## START TEXT EXTRACT

Scala – oletraveler.com

Favor Disjunction over Validation

OleTraveler — Sun, 20 Jul 2014 23:26:14 +0000

What is Wrong

For validating data in Scala, Scalaz is the de facto tool for the job. The applicative behavior allows the programmer to accumulate errors from various data flows. However, I believe all the video and blog learning resources I have come across are fundamentally wrong in how they explain using Validation classes. Because of these resources, I have been using validation incorrectly for many years. Recently, I have come to the conclusion that the Validation class should only be used during the act of accumulating, that is for the |@| operator, and Disjunction ( \/ ) should be the main class used for validation and error checking.

## END TEXT EXTRACT
## START SOURCE DATA

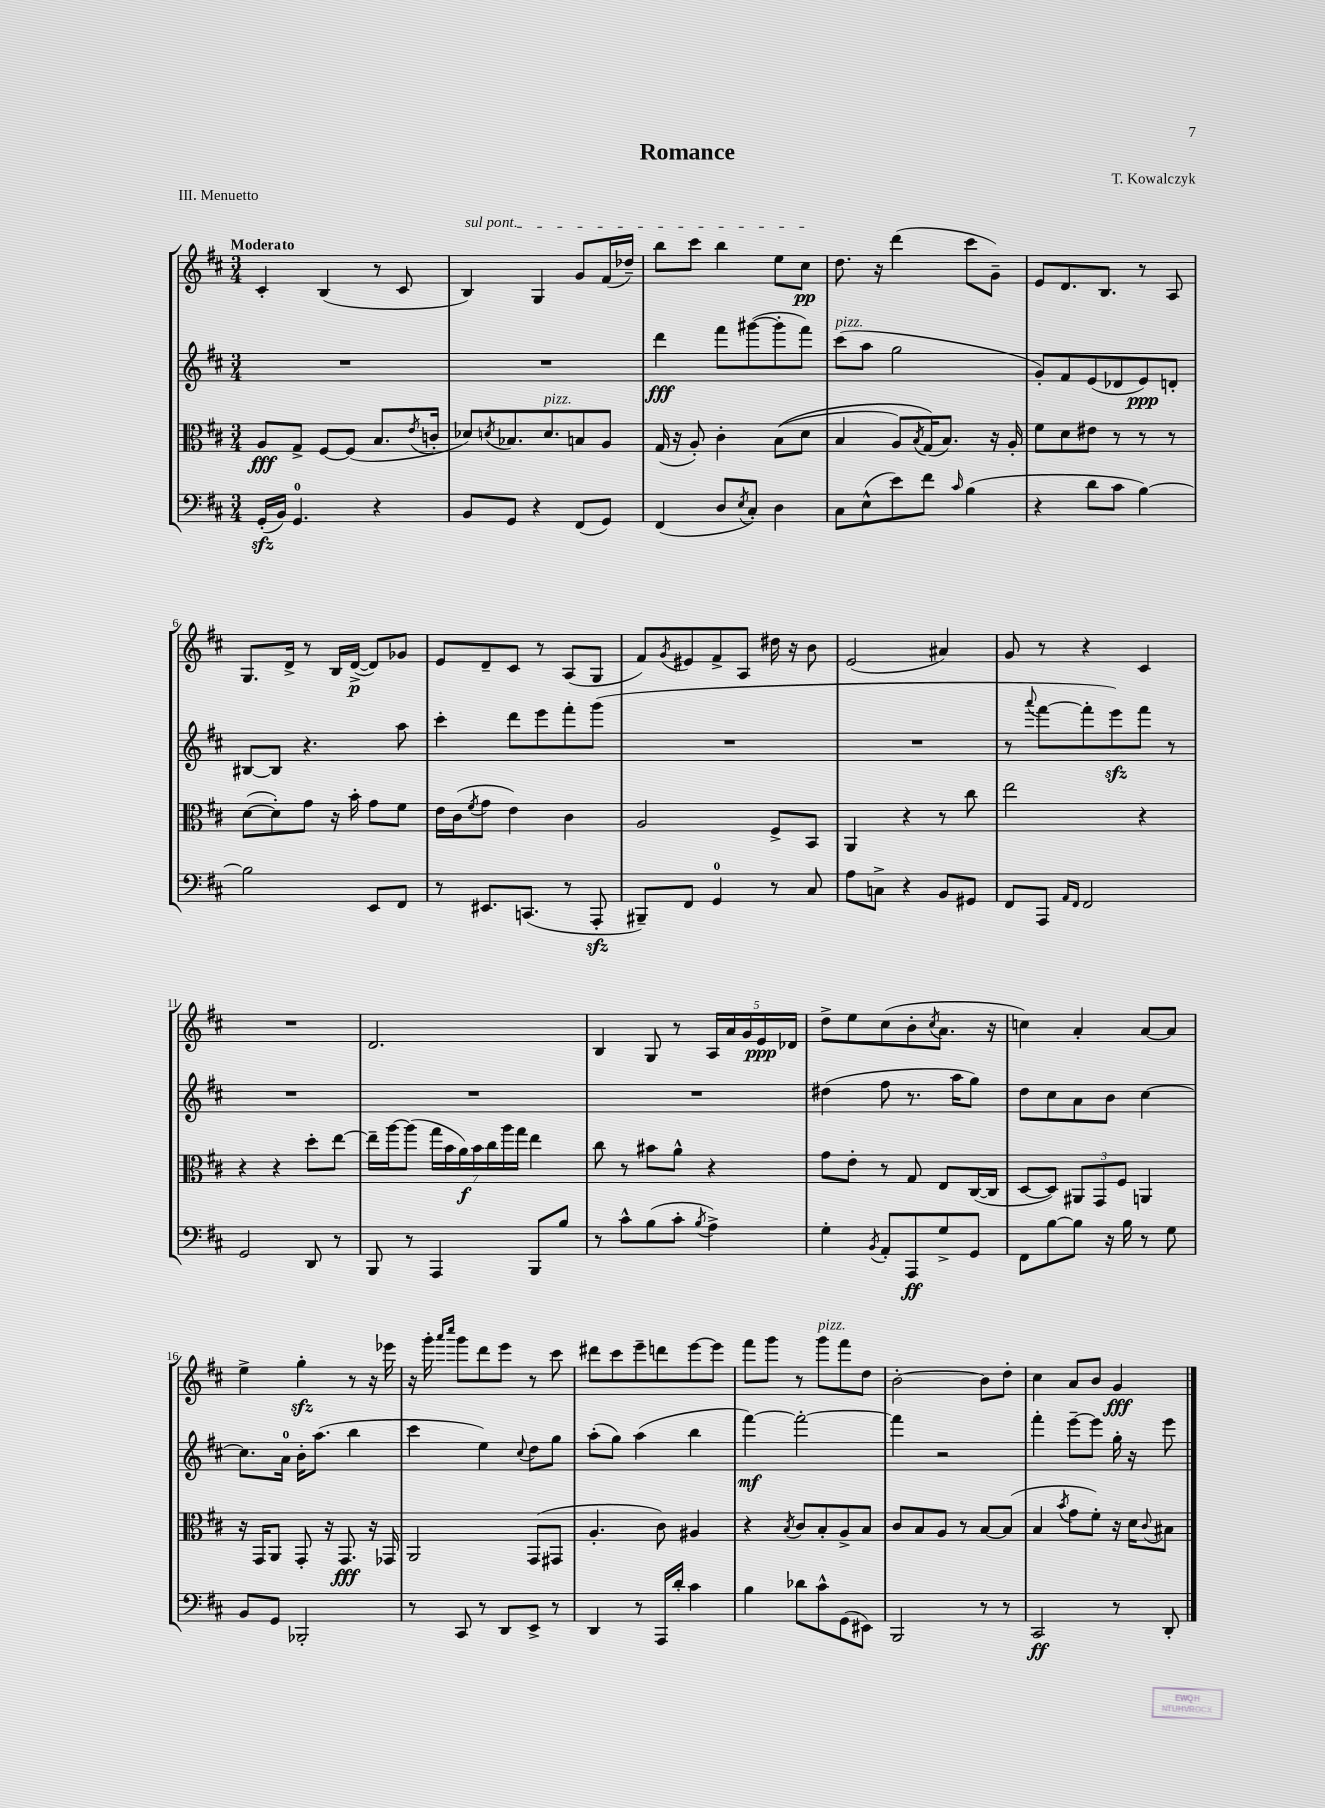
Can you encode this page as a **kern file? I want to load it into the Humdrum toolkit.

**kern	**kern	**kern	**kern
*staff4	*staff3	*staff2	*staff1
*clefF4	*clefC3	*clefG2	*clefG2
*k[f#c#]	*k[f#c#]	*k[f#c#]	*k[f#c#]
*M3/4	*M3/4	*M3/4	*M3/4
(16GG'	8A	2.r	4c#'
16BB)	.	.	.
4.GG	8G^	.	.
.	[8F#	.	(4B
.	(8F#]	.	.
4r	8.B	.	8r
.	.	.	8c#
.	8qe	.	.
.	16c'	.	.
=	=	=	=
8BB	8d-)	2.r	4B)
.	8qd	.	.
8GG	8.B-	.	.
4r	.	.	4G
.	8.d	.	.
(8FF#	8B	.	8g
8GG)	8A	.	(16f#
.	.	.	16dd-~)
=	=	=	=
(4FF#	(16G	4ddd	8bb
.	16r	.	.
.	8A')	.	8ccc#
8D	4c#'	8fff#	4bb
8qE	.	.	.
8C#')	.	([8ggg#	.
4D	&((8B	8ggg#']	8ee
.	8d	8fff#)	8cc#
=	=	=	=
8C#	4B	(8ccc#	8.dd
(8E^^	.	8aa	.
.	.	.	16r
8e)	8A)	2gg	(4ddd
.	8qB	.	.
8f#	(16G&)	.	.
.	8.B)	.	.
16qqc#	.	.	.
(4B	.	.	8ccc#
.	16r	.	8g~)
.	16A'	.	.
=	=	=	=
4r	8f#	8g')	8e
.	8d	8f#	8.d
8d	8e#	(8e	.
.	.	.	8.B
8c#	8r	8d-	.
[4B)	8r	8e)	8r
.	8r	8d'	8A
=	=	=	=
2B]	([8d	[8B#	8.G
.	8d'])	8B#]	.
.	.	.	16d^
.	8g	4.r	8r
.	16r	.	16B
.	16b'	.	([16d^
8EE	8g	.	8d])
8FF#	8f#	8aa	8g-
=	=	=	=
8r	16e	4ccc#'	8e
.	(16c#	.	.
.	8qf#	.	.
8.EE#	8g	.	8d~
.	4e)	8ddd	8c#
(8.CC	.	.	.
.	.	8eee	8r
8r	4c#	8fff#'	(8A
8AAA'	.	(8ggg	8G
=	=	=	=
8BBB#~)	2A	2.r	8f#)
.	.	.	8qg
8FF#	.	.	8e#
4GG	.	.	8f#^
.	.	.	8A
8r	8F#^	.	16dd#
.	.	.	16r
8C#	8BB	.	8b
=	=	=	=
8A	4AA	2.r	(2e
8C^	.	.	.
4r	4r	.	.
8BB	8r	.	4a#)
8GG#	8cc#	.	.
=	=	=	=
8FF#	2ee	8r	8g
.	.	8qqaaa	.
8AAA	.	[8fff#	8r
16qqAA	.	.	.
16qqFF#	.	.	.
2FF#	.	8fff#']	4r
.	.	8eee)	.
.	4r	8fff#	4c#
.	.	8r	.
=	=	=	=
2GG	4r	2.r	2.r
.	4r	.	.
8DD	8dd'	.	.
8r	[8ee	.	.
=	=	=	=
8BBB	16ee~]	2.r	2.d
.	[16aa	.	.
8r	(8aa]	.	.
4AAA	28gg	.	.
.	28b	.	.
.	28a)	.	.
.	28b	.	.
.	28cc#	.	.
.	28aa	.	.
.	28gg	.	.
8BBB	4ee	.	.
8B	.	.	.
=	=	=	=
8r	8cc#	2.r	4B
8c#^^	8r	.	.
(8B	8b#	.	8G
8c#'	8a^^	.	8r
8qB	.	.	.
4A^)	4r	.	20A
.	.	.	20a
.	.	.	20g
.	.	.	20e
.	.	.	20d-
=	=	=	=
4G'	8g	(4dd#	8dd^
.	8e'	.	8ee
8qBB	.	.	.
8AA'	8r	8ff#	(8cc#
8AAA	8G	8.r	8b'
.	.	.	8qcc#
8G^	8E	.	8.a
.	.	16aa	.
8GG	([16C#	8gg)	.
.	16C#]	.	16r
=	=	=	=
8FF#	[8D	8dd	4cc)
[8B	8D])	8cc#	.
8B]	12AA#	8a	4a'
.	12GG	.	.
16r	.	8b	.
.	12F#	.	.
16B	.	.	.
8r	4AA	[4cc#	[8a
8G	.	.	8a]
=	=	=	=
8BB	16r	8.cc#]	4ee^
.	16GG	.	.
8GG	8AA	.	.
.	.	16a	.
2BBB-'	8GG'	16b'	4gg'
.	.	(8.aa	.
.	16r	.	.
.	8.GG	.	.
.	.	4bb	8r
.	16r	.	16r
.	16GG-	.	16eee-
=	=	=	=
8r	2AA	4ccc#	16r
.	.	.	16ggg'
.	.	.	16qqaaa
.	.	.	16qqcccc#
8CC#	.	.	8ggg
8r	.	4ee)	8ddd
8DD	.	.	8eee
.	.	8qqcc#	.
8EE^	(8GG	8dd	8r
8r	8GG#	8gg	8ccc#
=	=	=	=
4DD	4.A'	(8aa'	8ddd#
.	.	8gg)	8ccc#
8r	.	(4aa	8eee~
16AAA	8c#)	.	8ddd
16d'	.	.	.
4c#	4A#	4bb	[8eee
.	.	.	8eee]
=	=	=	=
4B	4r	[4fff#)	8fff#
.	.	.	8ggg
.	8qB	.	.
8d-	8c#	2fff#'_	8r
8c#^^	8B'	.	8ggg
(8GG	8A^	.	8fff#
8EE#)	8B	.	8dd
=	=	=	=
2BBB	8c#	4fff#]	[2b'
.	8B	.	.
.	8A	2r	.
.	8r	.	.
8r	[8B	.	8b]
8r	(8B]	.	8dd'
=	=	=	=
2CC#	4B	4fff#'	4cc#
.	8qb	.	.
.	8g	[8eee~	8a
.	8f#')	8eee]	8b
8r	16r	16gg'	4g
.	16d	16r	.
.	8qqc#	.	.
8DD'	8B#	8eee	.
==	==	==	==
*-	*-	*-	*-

## END SOURCE DATA
## START SOURCE DATA

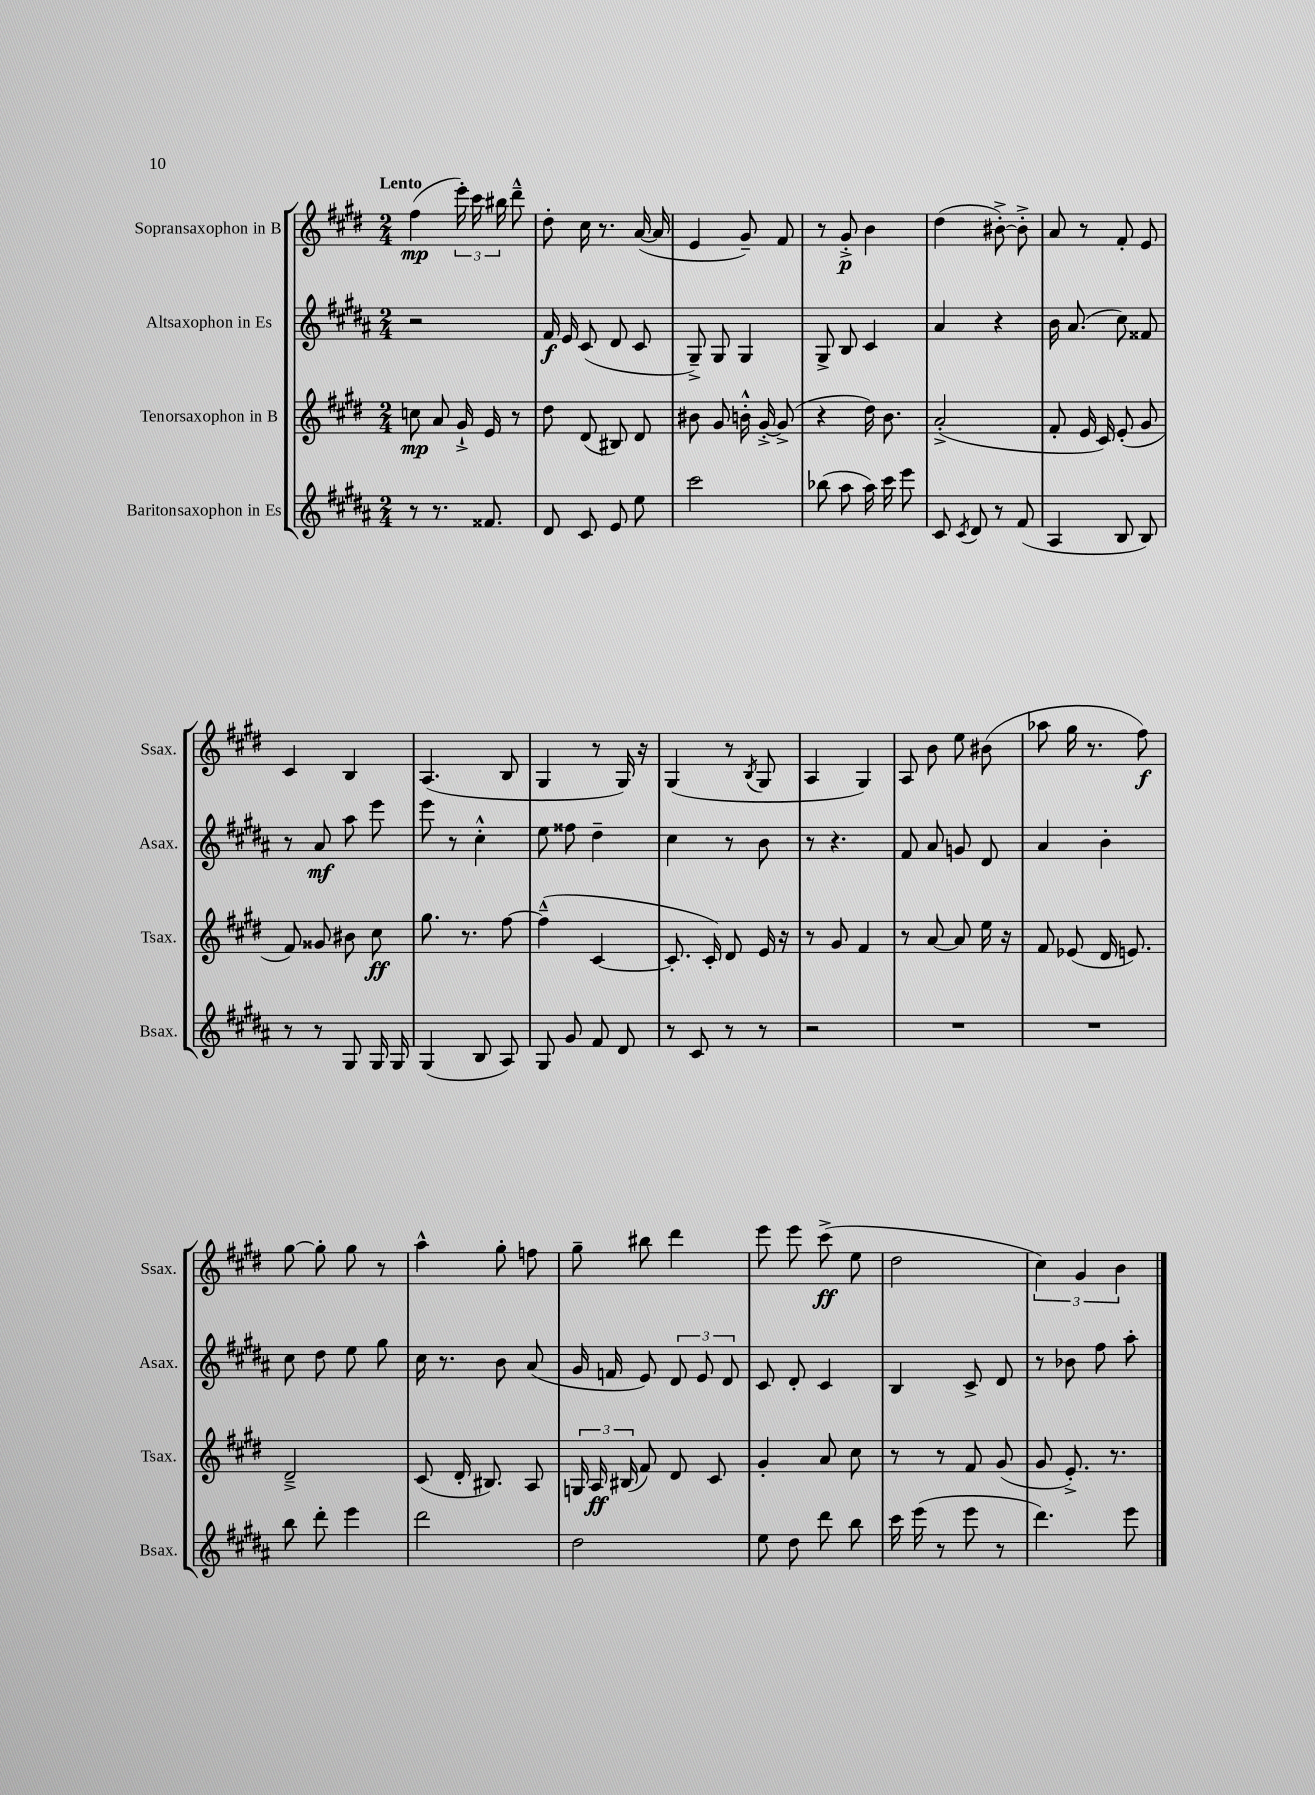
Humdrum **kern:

## END SOURCE DATA
## START SOURCE DATA

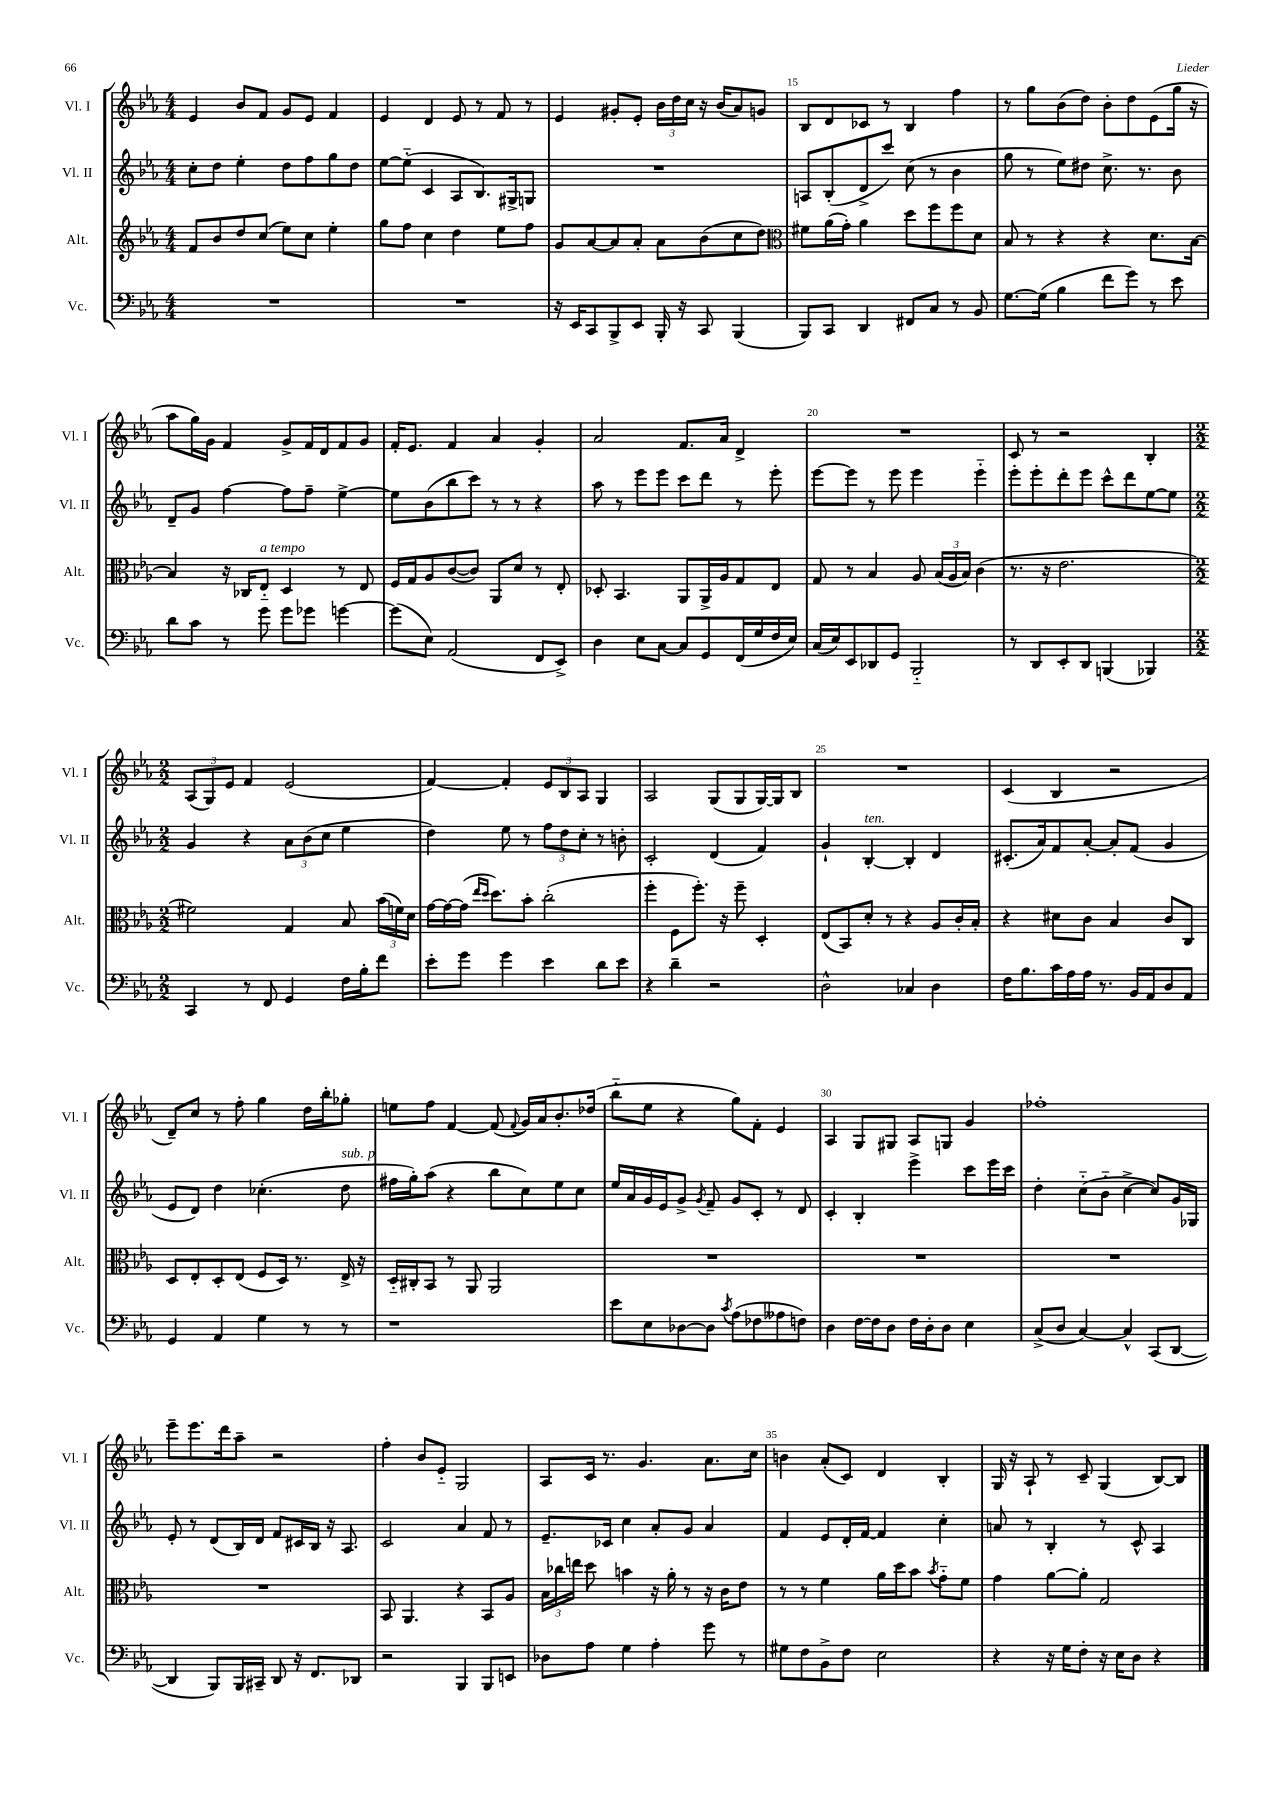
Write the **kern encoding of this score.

## END SOURCE DATA

## [EXERCISE INSTRUCTIONS]
a: Show every line of the records that contains the string "this".
b: Resume the post on favoring Disjunction over Validation in Scala, continuing from the point where it stops.

## [ANSWERS BELOW]
a:
Can you encode this page as a **kern file? I want to load it into the Humdrum toolkit.
Write the **kern encoding of this score.

b:
An Example

Take for instance validating user input for a CreditCard described in the image below. In this example, we expect the string inputs of cardholder, number, expiration month and expiration year. The process should validate that the cardholder’s input only contain ASCII characters and that it has no more than 30 characters. The process should return both errors if both errors are found. For the number input, the process should first validate that there are only digits and then validate that the number passes the Luhn Algorithm. If the number input is not all digits, then we short circuit out of the Luhn Check. The process should validate individually that the expiration month and expiration year are Integers, converting them if they are, and that they are in a valid range. It should then validate against the combined value of month and year to ensure the expiration date is the current month or in the future. Finally, if no validation errors are found, the process will create and return a new instance of CreditCard, otherwise the process will return a list of all the errors found.

Functions Return Validation, an Incorrect Approach

An incorrect approach, one I have been using for years, is to code all validation functions to return a Validation object where the failure type is a NonEmptyList[ErrorMessage]. Having NonEmptyList[ErrorMessage] as the failure type allows the calling code to easily accumulate errors. In the example below, the validate method is taking 4 input strings and returning a CreditCard object if all the validation checks pass, otherwise it returns one or more ErrorMessages indicating a failure.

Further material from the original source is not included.